Top of Excerpted records

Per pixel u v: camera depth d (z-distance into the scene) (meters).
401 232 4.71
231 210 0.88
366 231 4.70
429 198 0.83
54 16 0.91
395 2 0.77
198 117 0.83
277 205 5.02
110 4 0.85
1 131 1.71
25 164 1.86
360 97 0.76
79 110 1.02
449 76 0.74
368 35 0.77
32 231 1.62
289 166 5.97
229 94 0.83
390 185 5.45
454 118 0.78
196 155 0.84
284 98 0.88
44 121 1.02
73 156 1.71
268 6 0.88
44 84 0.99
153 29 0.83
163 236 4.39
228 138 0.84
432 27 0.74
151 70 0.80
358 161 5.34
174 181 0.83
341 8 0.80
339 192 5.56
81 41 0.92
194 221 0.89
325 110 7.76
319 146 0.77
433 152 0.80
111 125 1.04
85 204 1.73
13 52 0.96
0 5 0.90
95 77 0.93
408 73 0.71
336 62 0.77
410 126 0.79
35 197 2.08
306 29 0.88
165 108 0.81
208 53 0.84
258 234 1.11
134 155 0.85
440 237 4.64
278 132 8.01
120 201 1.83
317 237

Bottom of Excerpted records

Task instructions ::
Each line from the one that contains "432 27 0.74" to the end of the data should be set down exactly, both ends included.

Response ::
432 27 0.74
151 70 0.80
358 161 5.34
174 181 0.83
341 8 0.80
339 192 5.56
81 41 0.92
194 221 0.89
325 110 7.76
319 146 0.77
433 152 0.80
111 125 1.04
85 204 1.73
13 52 0.96
0 5 0.90
95 77 0.93
408 73 0.71
336 62 0.77
410 126 0.79
35 197 2.08
306 29 0.88
165 108 0.81
208 53 0.84
258 234 1.11
134 155 0.85
440 237 4.64
278 132 8.01
120 201 1.83
317 237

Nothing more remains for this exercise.